The response should be the complete listing below, unchanged.

### SOURCE DATA ###

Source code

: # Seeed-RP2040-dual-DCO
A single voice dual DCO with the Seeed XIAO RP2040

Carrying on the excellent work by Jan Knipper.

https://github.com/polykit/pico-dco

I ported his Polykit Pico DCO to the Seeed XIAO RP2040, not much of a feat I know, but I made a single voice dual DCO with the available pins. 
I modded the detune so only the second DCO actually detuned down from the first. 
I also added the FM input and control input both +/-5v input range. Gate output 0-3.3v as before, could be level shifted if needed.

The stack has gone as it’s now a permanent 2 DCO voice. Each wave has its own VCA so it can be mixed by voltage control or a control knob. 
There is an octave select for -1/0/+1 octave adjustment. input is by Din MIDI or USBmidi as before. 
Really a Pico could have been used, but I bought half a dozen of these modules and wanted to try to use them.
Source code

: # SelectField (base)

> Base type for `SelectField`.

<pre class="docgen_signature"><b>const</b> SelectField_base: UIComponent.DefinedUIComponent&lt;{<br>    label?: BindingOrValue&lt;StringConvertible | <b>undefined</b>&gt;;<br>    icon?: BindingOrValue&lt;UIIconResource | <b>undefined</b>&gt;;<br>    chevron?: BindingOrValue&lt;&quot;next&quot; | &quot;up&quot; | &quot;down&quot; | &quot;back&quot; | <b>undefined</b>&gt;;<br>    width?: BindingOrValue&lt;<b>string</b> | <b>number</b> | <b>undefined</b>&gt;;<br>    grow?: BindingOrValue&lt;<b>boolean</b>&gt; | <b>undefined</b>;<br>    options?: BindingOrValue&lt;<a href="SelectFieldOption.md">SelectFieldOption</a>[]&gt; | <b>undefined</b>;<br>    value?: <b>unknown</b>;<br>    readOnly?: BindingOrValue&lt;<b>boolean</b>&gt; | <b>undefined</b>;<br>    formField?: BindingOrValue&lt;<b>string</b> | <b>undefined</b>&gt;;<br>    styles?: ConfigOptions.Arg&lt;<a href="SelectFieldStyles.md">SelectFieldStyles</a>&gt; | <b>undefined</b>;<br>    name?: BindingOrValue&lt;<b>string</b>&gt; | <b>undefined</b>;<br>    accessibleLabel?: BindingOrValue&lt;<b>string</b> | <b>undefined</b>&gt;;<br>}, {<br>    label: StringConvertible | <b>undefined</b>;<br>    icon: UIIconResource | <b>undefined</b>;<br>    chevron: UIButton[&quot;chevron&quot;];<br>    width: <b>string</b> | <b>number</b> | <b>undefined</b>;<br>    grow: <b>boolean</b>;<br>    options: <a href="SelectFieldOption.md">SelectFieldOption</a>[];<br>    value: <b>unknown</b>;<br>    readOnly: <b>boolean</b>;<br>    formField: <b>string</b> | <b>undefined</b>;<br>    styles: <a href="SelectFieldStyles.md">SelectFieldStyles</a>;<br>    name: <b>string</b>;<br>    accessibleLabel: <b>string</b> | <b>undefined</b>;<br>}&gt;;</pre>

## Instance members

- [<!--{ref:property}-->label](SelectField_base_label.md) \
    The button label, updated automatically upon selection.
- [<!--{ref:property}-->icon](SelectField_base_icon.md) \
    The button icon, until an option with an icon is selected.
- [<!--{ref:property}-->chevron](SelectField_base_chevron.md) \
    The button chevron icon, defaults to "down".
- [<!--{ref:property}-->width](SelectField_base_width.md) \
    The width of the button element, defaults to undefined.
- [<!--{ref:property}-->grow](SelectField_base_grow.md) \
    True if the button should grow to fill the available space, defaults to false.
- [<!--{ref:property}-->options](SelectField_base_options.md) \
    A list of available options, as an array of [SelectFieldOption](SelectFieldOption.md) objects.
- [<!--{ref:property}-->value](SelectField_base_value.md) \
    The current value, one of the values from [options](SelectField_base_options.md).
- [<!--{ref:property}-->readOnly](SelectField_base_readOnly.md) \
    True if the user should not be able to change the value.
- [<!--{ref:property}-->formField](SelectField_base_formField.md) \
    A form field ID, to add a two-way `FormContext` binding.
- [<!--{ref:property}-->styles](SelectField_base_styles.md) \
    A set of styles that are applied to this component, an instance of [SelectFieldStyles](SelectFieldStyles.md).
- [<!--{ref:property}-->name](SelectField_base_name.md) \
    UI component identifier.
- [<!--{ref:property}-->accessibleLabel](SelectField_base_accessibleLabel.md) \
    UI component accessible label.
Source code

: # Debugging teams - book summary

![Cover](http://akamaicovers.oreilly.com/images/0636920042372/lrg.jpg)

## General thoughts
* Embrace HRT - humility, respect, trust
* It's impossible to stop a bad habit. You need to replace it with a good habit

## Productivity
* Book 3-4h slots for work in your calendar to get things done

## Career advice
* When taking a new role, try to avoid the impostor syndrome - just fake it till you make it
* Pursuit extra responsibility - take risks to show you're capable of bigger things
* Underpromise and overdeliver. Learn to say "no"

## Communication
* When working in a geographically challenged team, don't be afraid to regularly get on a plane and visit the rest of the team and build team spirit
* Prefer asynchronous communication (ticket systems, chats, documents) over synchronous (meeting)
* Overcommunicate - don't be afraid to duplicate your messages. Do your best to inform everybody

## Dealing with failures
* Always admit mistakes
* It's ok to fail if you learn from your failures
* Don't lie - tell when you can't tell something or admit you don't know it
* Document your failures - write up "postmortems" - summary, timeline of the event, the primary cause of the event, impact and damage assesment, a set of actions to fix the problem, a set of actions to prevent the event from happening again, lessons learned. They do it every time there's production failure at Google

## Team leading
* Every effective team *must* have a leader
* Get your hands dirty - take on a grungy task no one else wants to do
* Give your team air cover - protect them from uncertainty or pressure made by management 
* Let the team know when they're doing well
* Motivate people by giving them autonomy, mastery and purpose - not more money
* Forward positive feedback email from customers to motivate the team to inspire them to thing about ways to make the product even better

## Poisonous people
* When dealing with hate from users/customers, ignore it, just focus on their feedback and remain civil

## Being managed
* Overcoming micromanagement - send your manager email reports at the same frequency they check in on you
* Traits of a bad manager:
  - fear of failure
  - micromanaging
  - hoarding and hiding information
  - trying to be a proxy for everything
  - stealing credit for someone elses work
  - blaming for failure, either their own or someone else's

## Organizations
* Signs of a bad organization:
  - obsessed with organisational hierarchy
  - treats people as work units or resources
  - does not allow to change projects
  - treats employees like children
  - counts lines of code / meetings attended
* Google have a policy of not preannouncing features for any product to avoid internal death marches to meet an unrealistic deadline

###

RESULT OF THE EXERCISE:
Source code

: # Seeed-RP2040-dual-DCO
A single voice dual DCO with the Seeed XIAO RP2040

Carrying on the excellent work by Jan Knipper.

https://github.com/polykit/pico-dco

I ported his Polykit Pico DCO to the Seeed XIAO RP2040, not much of a feat I know, but I made a single voice dual DCO with the available pins. 
I modded the detune so only the second DCO actually detuned down from the first. 
I also added the FM input and control input both +/-5v input range. Gate output 0-3.3v as before, could be level shifted if needed.

The stack has gone as it’s now a permanent 2 DCO voice. Each wave has its own VCA so it can be mixed by voltage control or a control knob. 
There is an octave select for -1/0/+1 octave adjustment. input is by Din MIDI or USBmidi as before. 
Really a Pico could have been used, but I bought half a dozen of these modules and wanted to try to use them.
Source code

: # SelectField (base)

> Base type for `SelectField`.

<pre class="docgen_signature"><b>const</b> SelectField_base: UIComponent.DefinedUIComponent&lt;{<br>    label?: BindingOrValue&lt;StringConvertible | <b>undefined</b>&gt;;<br>    icon?: BindingOrValue&lt;UIIconResource | <b>undefined</b>&gt;;<br>    chevron?: BindingOrValue&lt;&quot;next&quot; | &quot;up&quot; | &quot;down&quot; | &quot;back&quot; | <b>undefined</b>&gt;;<br>    width?: BindingOrValue&lt;<b>string</b> | <b>number</b> | <b>undefined</b>&gt;;<br>    grow?: BindingOrValue&lt;<b>boolean</b>&gt; | <b>undefined</b>;<br>    options?: BindingOrValue&lt;<a href="SelectFieldOption.md">SelectFieldOption</a>[]&gt; | <b>undefined</b>;<br>    value?: <b>unknown</b>;<br>    readOnly?: BindingOrValue&lt;<b>boolean</b>&gt; | <b>undefined</b>;<br>    formField?: BindingOrValue&lt;<b>string</b> | <b>undefined</b>&gt;;<br>    styles?: ConfigOptions.Arg&lt;<a href="SelectFieldStyles.md">SelectFieldStyles</a>&gt; | <b>undefined</b>;<br>    name?: BindingOrValue&lt;<b>string</b>&gt; | <b>undefined</b>;<br>    accessibleLabel?: BindingOrValue&lt;<b>string</b> | <b>undefined</b>&gt;;<br>}, {<br>    label: StringConvertible | <b>undefined</b>;<br>    icon: UIIconResource | <b>undefined</b>;<br>    chevron: UIButton[&quot;chevron&quot;];<br>    width: <b>string</b> | <b>number</b> | <b>undefined</b>;<br>    grow: <b>boolean</b>;<br>    options: <a href="SelectFieldOption.md">SelectFieldOption</a>[];<br>    value: <b>unknown</b>;<br>    readOnly: <b>boolean</b>;<br>    formField: <b>string</b> | <b>undefined</b>;<br>    styles: <a href="SelectFieldStyles.md">SelectFieldStyles</a>;<br>    name: <b>string</b>;<br>    accessibleLabel: <b>string</b> | <b>undefined</b>;<br>}&gt;;</pre>

## Instance members

- [<!--{ref:property}-->label](SelectField_base_label.md) \
    The button label, updated automatically upon selection.
- [<!--{ref:property}-->icon](SelectField_base_icon.md) \
    The button icon, until an option with an icon is selected.
- [<!--{ref:property}-->chevron](SelectField_base_chevron.md) \
    The button chevron icon, defaults to "down".
- [<!--{ref:property}-->width](SelectField_base_width.md) \
    The width of the button element, defaults to undefined.
- [<!--{ref:property}-->grow](SelectField_base_grow.md) \
    True if the button should grow to fill the available space, defaults to false.
- [<!--{ref:property}-->options](SelectField_base_options.md) \
    A list of available options, as an array of [SelectFieldOption](SelectFieldOption.md) objects.
- [<!--{ref:property}-->value](SelectField_base_value.md) \
    The current value, one of the values from [options](SelectField_base_options.md).
- [<!--{ref:property}-->readOnly](SelectField_base_readOnly.md) \
    True if the user should not be able to change the value.
- [<!--{ref:property}-->formField](SelectField_base_formField.md) \
    A form field ID, to add a two-way `FormContext` binding.
- [<!--{ref:property}-->styles](SelectField_base_styles.md) \
    A set of styles that are applied to this component, an instance of [SelectFieldStyles](SelectFieldStyles.md).
- [<!--{ref:property}-->name](SelectField_base_name.md) \
    UI component identifier.
- [<!--{ref:property}-->accessibleLabel](SelectField_base_accessibleLabel.md) \
    UI component accessible label.
Source code

: # Debugging teams - book summary

![Cover](http://akamaicovers.oreilly.com/images/0636920042372/lrg.jpg)

## General thoughts
* Embrace HRT - humility, respect, trust
* It's impossible to stop a bad habit. You need to replace it with a good habit

## Productivity
* Book 3-4h slots for work in your calendar to get things done

## Career advice
* When taking a new role, try to avoid the impostor syndrome - just fake it till you make it
* Pursuit extra responsibility - take risks to show you're capable of bigger things
* Underpromise and overdeliver. Learn to say "no"

## Communication
* When working in a geographically challenged team, don't be afraid to regularly get on a plane and visit the rest of the team and build team spirit
* Prefer asynchronous communication (ticket systems, chats, documents) over synchronous (meeting)
* Overcommunicate - don't be afraid to duplicate your messages. Do your best to inform everybody

## Dealing with failures
* Always admit mistakes
* It's ok to fail if you learn from your failures
* Don't lie - tell when you can't tell something or admit you don't know it
* Document your failures - write up "postmortems" - summary, timeline of the event, the primary cause of the event, impact and damage assesment, a set of actions to fix the problem, a set of actions to prevent the event from happening again, lessons learned. They do it every time there's production failure at Google

## Team leading
* Every effective team *must* have a leader
* Get your hands dirty - take on a grungy task no one else wants to do
* Give your team air cover - protect them from uncertainty or pressure made by management 
* Let the team know when they're doing well
* Motivate people by giving them autonomy, mastery and purpose - not more money
* Forward positive feedback email from customers to motivate the team to inspire them to thing about ways to make the product even better

## Poisonous people
* When dealing with hate from users/customers, ignore it, just focus on their feedback and remain civil

## Being managed
* Overcoming micromanagement - send your manager email reports at the same frequency they check in on you
* Traits of a bad manager:
  - fear of failure
  - micromanaging
  - hoarding and hiding information
  - trying to be a proxy for everything
  - stealing credit for someone elses work
  - blaming for failure, either their own or someone else's

## Organizations
* Signs of a bad organization:
  - obsessed with organisational hierarchy
  - treats people as work units or resources
  - does not allow to change projects
  - treats employees like children
  - counts lines of code / meetings attended
* Google have a policy of not preannouncing features for any product to avoid internal death marches to meet an unrealistic deadline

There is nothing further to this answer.